Collected data

──────────────────────────────

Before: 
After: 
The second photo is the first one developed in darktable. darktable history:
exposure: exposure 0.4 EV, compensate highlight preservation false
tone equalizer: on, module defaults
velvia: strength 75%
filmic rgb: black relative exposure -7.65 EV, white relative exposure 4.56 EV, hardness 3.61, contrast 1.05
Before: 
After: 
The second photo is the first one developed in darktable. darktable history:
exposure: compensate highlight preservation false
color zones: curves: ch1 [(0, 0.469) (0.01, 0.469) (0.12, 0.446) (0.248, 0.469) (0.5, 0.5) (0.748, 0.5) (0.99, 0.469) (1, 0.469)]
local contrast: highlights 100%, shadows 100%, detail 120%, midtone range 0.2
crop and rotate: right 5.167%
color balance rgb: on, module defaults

──────────────────────────────

- What is required -
Arrange the listing above as a two-column CSV with the headers "query" and "history", giving one row for each text and its paired answer. Enclose every value in double quotes and replace its line breaks with spaces.

- Final result -
query,history
"Before: After: The second photo is the first one developed in darktable. darktable history:","exposure: exposure 0.4 EV, compensate highlight preservation false tone equalizer: on, module defaults velvia: strength 75% filmic rgb: black relative exposure -7.65 EV, white relative exposure 4.56 EV, hardness 3.61, contrast 1.05"
"Before: After: The second photo is the first one developed in darktable. darktable history:","exposure: compensate highlight preservation false color zones: curves: ch1 [(0, 0.469) (0.01, 0.469) (0.12, 0.446) (0.248, 0.469) (0.5, 0.5) (0.748, 0.5) (0.99, 0.469) (1, 0.469)] local contrast: highlights 100%, shadows 100%, detail 120%, midtone range 0.2 crop and rotate: right 5.167% color balance rgb: on, module defaults"